- _EXERCISE INSTRUCTIONS_
Please carry on the forum thread about the orange blossom perfume bottle below, starting right after its last line.

# Orange blossom perfume bottle



## Robinf (Apr 18, 2020)

Has any one seen one of these. Can anyone tell me a little about it


----------



## bottlehunt! (Apr 19, 2020)

Do you have a picture? Welcome to the forum.


----------



## Robinf (Apr 20, 2020)

bottlehunt! said:


> Do you have a picture? Welcome to the forum.


Yes i attached 2


----------



## ROBBYBOBBY64 (Apr 20, 2020)

Maybe an old florida souvenir. Can you get a clearer picture of the label?


----------



## Robinf (Apr 20, 2020)

Your right its a florida souvenir. I would like more information. Approximately what year it was made.  It was my mothers she passed feb.of this yr. I remember it was in her jewelry box for years.


----------



## ROBBYBOBBY64 (Apr 20, 2020)

Self adhesive labels where invented by Avery in the 1930s. It is just a guess but by the label it looks about the same time. Questions i have would be is orange blossom the brand? If not the label is refered to as a desciptive label. If orange blossom is the brand then the label could be a combination brand/descriptive/grade label. Problem is some labels were made to look vintage. It could be a hard one to figure out.


----------



## Robinf (Apr 20, 2020)

- _THE DATA_
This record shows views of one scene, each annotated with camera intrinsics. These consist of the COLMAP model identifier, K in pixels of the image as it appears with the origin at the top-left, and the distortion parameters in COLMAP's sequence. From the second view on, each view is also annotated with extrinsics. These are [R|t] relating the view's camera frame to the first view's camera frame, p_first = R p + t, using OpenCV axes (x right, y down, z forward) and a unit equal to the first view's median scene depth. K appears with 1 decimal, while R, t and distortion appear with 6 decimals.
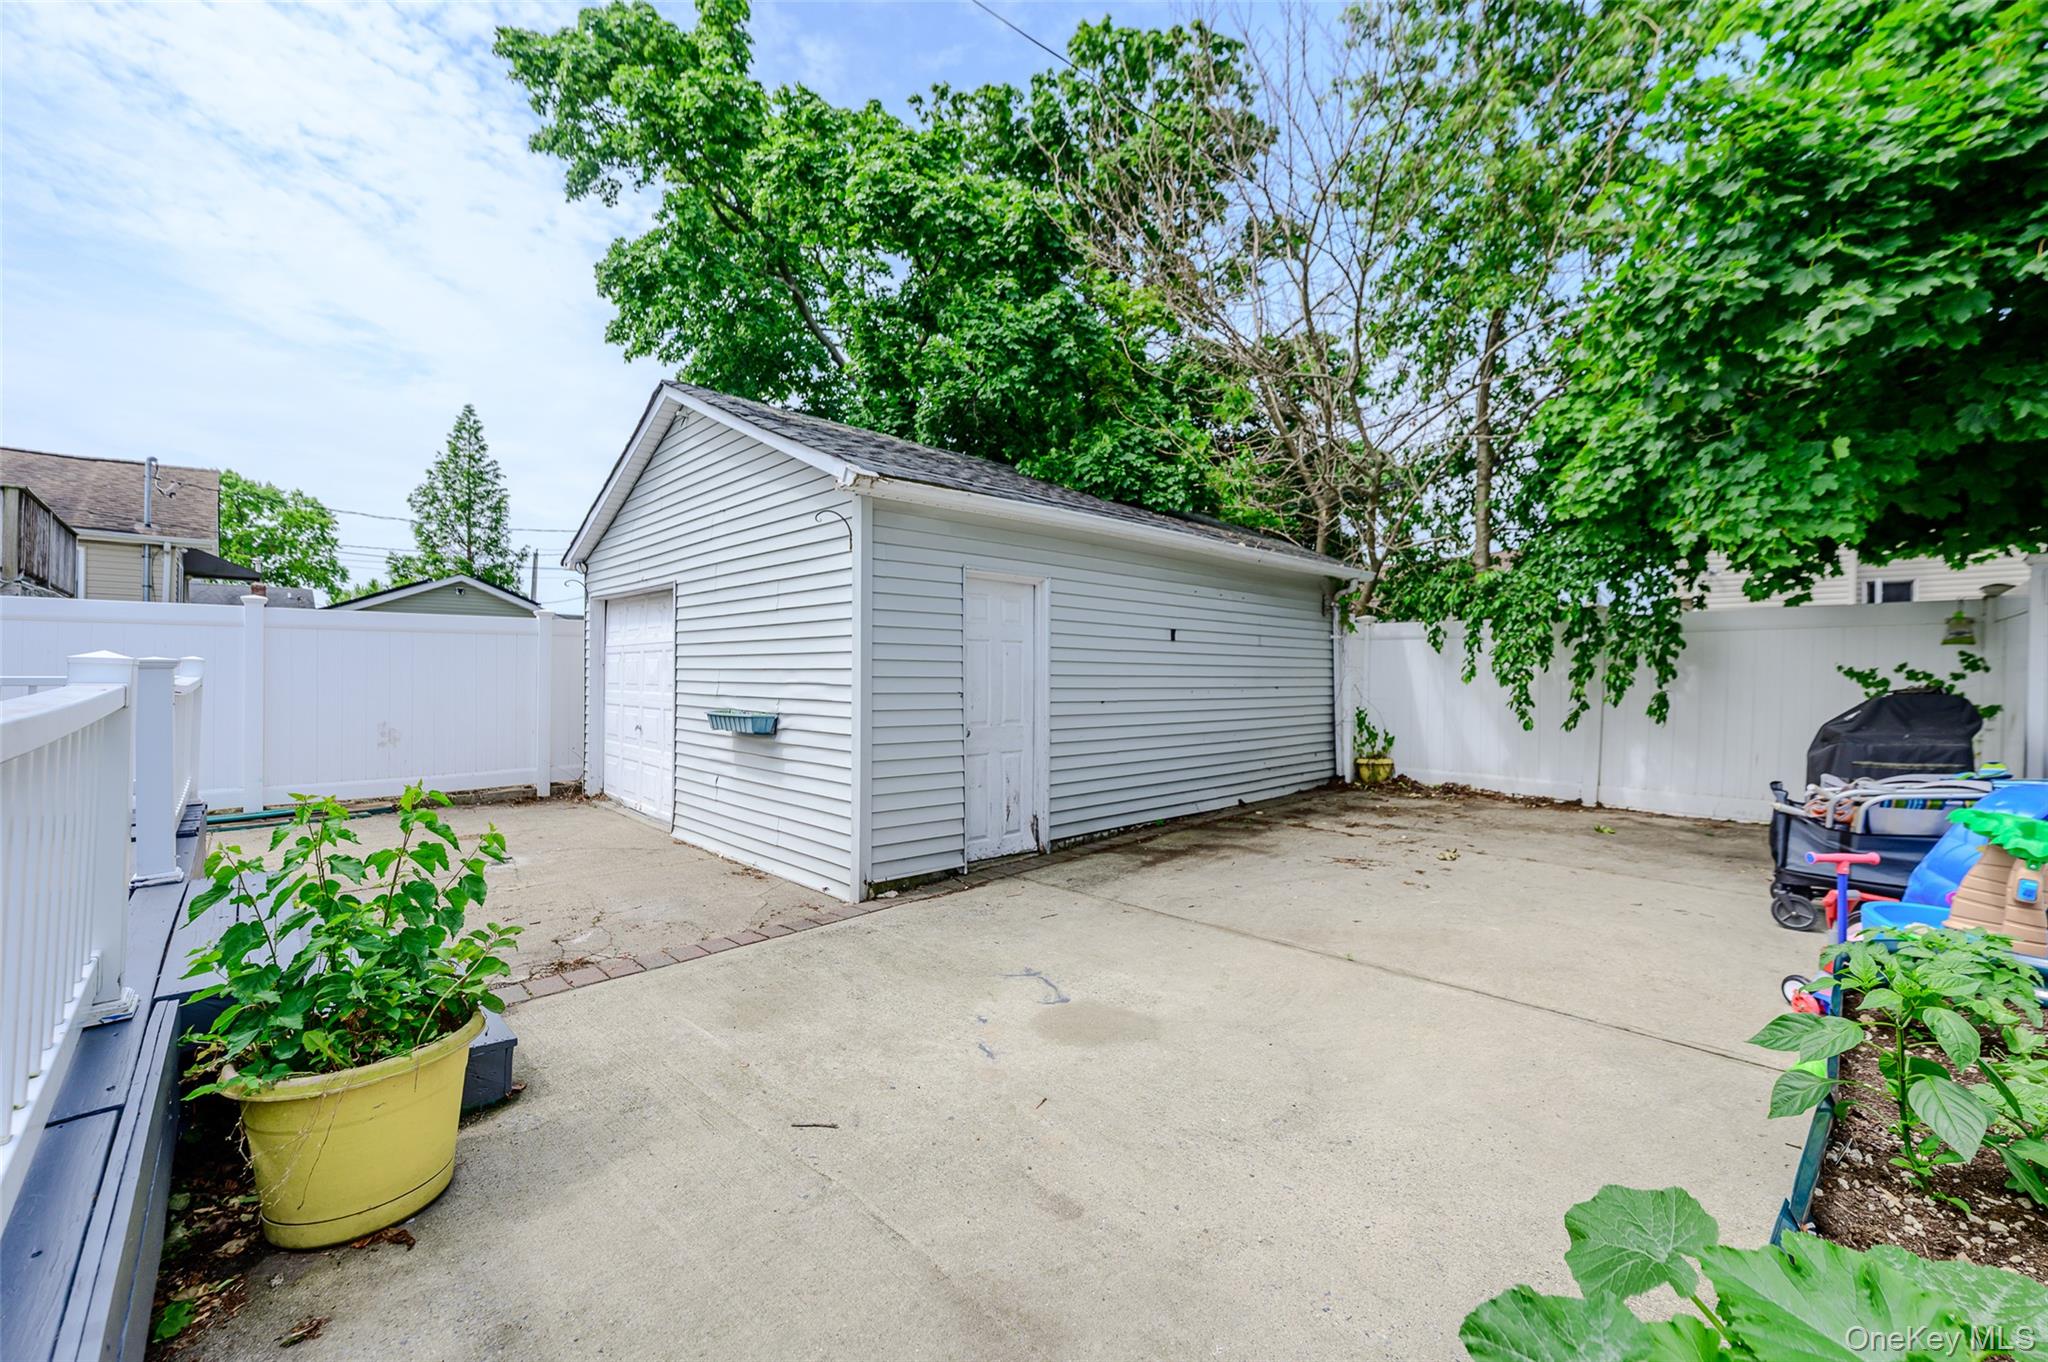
lens RADIAL K [[810.7, 0, 1044.5], [0, 810.7, 668.5], [0, 0, 1]] dist [-0.002439, -0.000621]
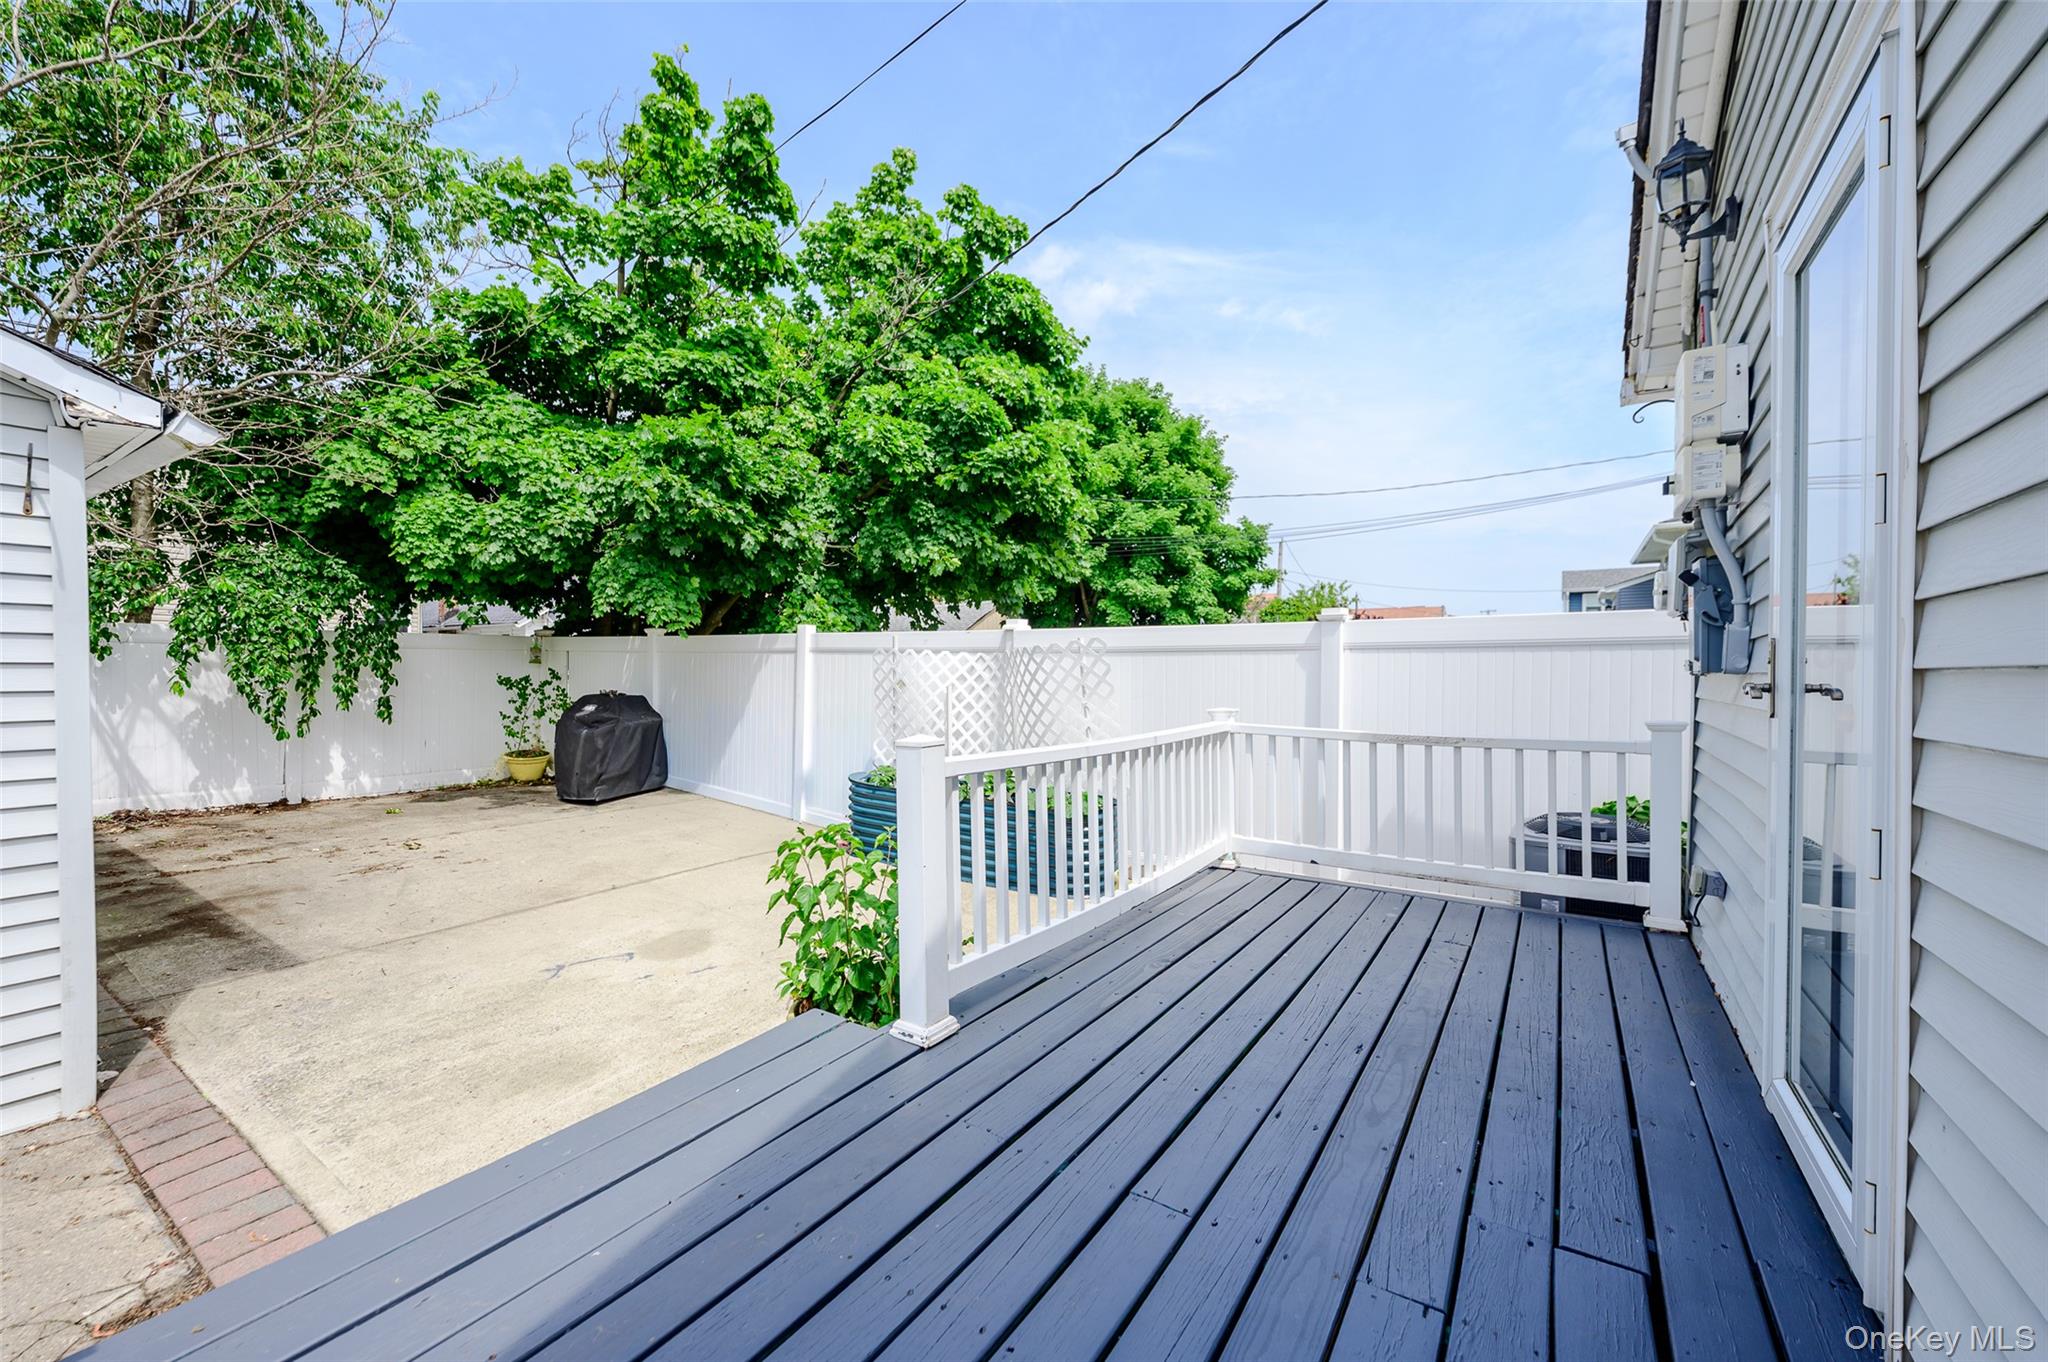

- _RESPONSE TO THIS EXERCISE_
ROBBYBOBBY64 said:


> Self adhesive labels where invented by Avery in the 1930s. It is just a guess but by the label it looks about the same time. Questions i have would be is orange blossom the brand? If not the label is refered to as a desciptive label. If orange blossom is the brand then the label could be a combination brand/descriptive/grade label. Problem is some labels were made to look vintage. It could be a hard one to figure out.


----------



## Robinf (Apr 20, 2020)

Thank you for this information


----------



## ROBBYBOBBY64 (Apr 20, 2020)

one more thing we should look at is the bottom of the bottle. Manufacturers marks, their appearance, and date code...that is if the glasshouse used a date code. Any embossing of any type on the bottom or heel? If so it could more specifically date your moms old bottle.  ROBBYBOBBY64


----------



## ROBBYBOBBY64 (Apr 20, 2020)

Who doesn't love a good old fashioned mystery!


----------



## martyfoley (Apr 21, 2020)

Murat is the brand, Orange Blossom is the fragrance name.  I believe Murat is town in France.  
There is a listing for a Murat perfume bottle on eBay. Try this link; 









						VINTAGE AND RARE REVE D' AZUR MURAT PERFUME BOTTLE  | eBay
					

Find many great new & used options and get the best deals for VINTAGE AND RARE REVE D' AZUR MURAT PERFUME BOTTLE at the best online prices at eBay! Free shipping for many products!



					www.ebay.com


----------



## ROBBYBOBBY64 (Apr 21, 2020)

There are murat hotels as well as murat point ( a peninsula)in florida. Probably named after Charles Louis Napoleon Archille Murat.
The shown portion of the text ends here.